Bir Karakter Neden Sevilir?

Küçüklüğümden beri romanların yarattığı dünyalara düşkünümdür. Kendi gerçekliğimden ne kadar uzaksa o kadar hoşuma giderdi roman. O dünyalarda yaşayan bir karakter olmanın nasıl olacağını düşünüp dururdum. Belki de bu hayaller yüzünden bazı fantastik dünyalara ve karakterlere bu kadar yakın hissediyorum. Bu yazımda karakterleri sevimli kılan özellikleri ve en sevdiğim karakterlerden bahsetmek istiyorum. Kağıt üstünde mürekkebin insan üstünde ne kadar büyük bir etkisi olabilir ki?

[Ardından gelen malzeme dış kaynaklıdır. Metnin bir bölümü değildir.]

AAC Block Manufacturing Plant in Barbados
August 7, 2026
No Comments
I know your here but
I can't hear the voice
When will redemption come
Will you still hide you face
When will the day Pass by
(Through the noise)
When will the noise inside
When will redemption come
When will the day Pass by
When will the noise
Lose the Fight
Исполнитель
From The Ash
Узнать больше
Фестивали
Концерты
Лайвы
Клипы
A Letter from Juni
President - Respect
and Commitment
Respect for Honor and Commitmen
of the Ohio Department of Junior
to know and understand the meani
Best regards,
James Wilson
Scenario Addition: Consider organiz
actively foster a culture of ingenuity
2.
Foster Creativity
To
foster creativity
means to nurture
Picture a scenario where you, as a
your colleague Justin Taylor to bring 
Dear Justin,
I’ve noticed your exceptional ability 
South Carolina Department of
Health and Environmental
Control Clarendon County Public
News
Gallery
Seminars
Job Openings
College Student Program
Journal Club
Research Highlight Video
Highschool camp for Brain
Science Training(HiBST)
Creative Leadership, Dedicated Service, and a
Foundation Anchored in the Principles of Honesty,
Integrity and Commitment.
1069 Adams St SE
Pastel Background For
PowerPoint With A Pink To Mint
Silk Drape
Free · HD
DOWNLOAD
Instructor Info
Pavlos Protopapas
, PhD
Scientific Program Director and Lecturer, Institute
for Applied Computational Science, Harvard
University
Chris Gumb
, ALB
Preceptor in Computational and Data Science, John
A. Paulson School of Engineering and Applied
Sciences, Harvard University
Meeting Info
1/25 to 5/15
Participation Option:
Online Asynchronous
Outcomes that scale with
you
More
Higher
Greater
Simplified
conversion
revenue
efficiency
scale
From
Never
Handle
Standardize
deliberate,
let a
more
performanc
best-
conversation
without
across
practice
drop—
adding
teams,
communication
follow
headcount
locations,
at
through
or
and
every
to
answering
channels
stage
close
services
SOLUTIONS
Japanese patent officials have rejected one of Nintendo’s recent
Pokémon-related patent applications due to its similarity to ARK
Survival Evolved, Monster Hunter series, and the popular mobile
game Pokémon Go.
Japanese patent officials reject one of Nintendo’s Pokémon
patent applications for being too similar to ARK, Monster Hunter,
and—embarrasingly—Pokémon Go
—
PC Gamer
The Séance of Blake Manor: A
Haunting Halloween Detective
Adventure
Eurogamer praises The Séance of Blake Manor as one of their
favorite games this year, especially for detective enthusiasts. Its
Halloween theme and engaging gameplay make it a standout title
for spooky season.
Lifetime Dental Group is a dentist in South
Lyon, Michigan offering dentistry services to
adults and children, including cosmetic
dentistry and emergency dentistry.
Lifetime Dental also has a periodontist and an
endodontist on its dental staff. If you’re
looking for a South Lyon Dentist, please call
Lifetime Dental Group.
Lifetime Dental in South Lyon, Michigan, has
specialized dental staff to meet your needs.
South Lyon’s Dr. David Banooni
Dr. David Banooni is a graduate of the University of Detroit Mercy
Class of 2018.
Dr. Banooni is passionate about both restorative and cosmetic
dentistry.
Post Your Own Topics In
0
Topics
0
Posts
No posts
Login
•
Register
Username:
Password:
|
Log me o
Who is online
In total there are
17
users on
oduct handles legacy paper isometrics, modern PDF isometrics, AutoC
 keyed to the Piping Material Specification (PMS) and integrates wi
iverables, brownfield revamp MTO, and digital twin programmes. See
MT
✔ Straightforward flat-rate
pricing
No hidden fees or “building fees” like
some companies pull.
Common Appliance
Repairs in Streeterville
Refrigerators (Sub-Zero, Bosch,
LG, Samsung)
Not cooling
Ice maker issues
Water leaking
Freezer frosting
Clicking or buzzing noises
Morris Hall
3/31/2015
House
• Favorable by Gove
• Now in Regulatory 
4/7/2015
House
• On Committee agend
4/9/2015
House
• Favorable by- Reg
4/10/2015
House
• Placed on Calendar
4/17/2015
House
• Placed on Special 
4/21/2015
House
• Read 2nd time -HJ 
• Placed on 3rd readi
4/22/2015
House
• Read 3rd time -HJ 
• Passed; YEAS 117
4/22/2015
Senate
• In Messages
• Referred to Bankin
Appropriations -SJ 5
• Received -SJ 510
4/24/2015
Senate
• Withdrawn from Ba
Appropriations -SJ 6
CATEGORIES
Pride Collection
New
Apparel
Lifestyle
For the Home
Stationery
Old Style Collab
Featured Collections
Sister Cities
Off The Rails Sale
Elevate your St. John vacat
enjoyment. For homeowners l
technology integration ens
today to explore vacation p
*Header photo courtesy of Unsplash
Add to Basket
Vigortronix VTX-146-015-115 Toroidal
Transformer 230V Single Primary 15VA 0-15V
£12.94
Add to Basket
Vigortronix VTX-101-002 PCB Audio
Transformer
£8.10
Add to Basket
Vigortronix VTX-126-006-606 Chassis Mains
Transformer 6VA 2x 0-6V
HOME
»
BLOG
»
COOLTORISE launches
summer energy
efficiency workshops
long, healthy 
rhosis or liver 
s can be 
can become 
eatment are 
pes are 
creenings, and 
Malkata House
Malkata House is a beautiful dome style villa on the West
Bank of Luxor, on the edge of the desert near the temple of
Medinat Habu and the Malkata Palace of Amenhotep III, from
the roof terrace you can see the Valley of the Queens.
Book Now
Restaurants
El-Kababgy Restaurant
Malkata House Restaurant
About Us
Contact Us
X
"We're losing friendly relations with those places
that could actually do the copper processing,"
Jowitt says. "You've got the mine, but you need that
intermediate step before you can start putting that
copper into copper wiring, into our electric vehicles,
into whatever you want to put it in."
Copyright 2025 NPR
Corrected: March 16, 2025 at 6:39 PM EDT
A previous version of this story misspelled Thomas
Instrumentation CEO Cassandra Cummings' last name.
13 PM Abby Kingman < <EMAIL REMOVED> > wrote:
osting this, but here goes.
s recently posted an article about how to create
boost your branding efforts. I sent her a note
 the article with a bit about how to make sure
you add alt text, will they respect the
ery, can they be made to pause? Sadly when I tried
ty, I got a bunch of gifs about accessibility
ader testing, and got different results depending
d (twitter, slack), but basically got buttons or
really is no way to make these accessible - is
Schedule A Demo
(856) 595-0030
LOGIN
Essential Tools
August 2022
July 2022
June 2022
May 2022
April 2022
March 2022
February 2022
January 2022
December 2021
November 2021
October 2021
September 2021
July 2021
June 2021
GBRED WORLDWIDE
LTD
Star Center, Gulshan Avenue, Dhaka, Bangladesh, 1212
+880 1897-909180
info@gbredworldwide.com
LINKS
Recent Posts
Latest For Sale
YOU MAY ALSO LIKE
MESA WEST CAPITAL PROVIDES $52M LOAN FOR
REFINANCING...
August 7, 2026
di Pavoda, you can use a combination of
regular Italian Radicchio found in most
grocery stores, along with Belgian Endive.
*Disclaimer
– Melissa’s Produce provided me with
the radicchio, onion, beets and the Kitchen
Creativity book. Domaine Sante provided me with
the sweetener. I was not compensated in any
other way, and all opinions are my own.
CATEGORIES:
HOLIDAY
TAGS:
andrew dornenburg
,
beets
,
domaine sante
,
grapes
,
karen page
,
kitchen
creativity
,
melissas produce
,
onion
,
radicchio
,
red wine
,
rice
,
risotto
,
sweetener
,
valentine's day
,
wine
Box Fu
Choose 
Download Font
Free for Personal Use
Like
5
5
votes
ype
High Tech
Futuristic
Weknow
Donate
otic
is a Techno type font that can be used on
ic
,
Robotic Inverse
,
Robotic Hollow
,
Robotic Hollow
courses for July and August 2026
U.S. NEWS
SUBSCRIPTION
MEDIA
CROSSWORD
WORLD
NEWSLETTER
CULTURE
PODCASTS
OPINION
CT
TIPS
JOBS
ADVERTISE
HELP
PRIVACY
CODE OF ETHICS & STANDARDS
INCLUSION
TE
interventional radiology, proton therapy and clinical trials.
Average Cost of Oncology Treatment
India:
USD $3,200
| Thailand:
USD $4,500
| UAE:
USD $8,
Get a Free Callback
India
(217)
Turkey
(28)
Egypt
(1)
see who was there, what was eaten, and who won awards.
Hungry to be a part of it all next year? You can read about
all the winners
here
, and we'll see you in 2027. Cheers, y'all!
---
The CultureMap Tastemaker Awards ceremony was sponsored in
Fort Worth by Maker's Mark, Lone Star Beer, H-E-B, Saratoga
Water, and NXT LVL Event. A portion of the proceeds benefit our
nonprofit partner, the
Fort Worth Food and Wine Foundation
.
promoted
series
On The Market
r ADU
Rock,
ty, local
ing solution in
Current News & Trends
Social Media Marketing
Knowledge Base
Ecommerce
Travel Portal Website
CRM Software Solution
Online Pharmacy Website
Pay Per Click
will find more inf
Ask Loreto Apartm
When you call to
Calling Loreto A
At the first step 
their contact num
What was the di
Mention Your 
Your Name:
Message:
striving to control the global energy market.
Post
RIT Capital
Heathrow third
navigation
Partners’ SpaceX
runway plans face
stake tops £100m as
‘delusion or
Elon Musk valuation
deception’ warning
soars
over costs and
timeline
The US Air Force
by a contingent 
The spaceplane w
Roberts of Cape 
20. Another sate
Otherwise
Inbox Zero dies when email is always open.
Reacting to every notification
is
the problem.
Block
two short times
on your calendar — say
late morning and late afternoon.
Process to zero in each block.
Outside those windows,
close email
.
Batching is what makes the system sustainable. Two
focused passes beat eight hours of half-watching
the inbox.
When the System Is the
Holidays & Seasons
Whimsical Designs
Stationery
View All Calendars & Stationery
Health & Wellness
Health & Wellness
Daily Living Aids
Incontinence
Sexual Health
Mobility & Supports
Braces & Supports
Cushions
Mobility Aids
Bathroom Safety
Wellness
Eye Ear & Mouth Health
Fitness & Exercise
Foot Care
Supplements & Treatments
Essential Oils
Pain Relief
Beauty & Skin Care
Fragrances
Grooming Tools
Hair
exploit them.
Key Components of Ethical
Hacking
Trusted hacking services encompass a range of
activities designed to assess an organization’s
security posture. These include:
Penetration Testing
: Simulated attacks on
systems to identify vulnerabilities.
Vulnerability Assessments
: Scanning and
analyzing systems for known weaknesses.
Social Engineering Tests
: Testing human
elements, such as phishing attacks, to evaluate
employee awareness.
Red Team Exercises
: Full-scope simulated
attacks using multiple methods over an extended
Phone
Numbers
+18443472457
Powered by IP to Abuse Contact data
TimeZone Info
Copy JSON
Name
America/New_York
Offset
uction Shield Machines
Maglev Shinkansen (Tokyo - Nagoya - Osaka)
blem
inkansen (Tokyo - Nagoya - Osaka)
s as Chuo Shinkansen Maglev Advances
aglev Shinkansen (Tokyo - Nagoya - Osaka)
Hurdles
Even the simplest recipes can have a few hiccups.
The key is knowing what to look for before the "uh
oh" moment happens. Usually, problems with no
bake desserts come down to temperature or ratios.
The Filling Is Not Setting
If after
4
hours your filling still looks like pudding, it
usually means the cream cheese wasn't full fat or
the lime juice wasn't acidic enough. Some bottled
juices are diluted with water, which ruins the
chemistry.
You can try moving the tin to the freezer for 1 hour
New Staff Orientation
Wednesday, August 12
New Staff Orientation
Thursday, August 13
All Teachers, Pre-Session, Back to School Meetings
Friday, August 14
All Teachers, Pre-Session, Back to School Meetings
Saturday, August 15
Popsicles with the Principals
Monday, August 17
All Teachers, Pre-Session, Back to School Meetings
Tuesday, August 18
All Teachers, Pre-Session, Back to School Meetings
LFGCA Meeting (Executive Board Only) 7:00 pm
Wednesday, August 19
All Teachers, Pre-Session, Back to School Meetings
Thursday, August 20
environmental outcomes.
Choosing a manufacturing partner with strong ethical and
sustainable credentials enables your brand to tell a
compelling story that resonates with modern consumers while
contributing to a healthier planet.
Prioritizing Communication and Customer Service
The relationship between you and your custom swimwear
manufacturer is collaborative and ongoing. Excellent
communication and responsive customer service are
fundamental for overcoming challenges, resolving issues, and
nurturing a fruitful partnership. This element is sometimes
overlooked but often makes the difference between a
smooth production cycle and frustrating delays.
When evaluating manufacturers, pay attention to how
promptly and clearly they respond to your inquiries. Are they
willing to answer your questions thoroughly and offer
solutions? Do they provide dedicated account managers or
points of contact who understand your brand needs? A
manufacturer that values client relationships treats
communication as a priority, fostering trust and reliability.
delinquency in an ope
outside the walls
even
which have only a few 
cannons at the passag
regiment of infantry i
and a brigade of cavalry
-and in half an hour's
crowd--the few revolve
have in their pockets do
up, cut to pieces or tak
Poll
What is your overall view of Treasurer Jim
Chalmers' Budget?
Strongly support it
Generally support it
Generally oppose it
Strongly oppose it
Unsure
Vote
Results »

Benim çocukluğumdan beri çok sevdiğim bir çizgi roman ve dizi var. “Avatar: Son Hava Bükücü” hikayesinde ki karakterlerin her biri birbirlerinden ilginç ve sevilen karakterler. O yüzden örneklerini bu diziden vererek devam etmek istiyorum. Bir karakterin seçilmesinde bence en önemli etken kusurlu olmasıdır. Kusurlar bir karakterin gelişimine ve hikayesine insanların ilgili olmasını sağlar. Aynı zamanda kusurlar bir karakteri gerçekçi kılar. Örneğin, Zuko Avatar’ın en sevilen karakteri olabilir ve aynı zamanda en kusurlu karakteri. Zuko hikayenin başında herkese karşı kızgınlık besleyen ve babasının onayı için her şeyi feda eden bir karakter, ona karşı şefkatle yaklaşan amcasını bile kenara iten bir karakter. Ancak kendisini sürekli zorlayan ve doğru şeyi yapmaya çalışan bir karakter olduğundan Zuko hikayeyi bilen herkesin kalbinde büyük bir yer kaplıyor. Kusurların yanında bir karakterin motivasyonu, çok istediği veya ihtiyaç duyduğu bir şey olmalı. Biz insanlar her şeyi bir nedenle yaparız, daha mutlu olmak, zengin olmak, birisinin ilgisini çekmek, birisini memnun etmek… Bu yüzden bir karakter de motivasyonla hareket edince ona daha yakın hissediyoruz, ancak bu motivasyon her zaman aynı kalmak zorunda değil. Mesela Zuko Avatar’ı yakalayıp babası tarafından takdir edilmek istiyor ve her şeyi bu istek üzerine yapıyor. Ancak hikayenin sonlarına doğru Avatar’ın tarafına geçiyor ve halkına barış getirmek için çalışıyor. Hayatınızda başka birinin onay ve takdirini istemek çok kişinin yaşadığı bir durum. Bunların yanında bir karakterin geçmişi de çok önemli. İnsanlar hayatlarındaki olaylara karşı tepkileri ile kişiliklerini oluştururlar. Karakterlerin inandırıcı ve ilginç bir hikayesi olması lazım ki farklı durumlardaki tepkilerini anlayabilelim. Mesela Zuko’nun babası Zuko ona karşı çıkınca suratını yakarak ona kalıcı bir ders öğretti. Bu olayın olduğu günlerde babası yüzünden Annesi Zuko’yu bırakarak evden kaçtı. Bunları göz önünde bulundurarak baktığımızda Zuko’nun neden babasının onayını bu kadar istediğini anlayabiliyoruz. Son olarak bir karakterin kendilerine özgü bir huyları olması o karakteri hayata geçiriyor. Örneğin Zuko’nun mizah anlayışı iğneleyici ve bunu farkında olmadan yapıyor. Farkında olmadan alaycı olmak Zuko gibi bir karakter için çok mantıklı. Gençlik yıllarında insanlarla sosyalleşmeyi öğrenmek yerine Avatar’ı bulmak için dünyayı dolaşarak zamanını geçirdi. Bu yüzden insanlarla konuştuğunda biraz garip kalıyor.

 

Bizim için en sevilen karakterler kendimizi en yakın hissettiğimiz karakterlerdir. Bir karakterin gerçekçi hissetmesi içinde bazı püf noktalar vardır. Bunların en başında kusurlar, hatalar ve yanlışlar vardır. Çünkü insanı ilginç kılan kusurlardır.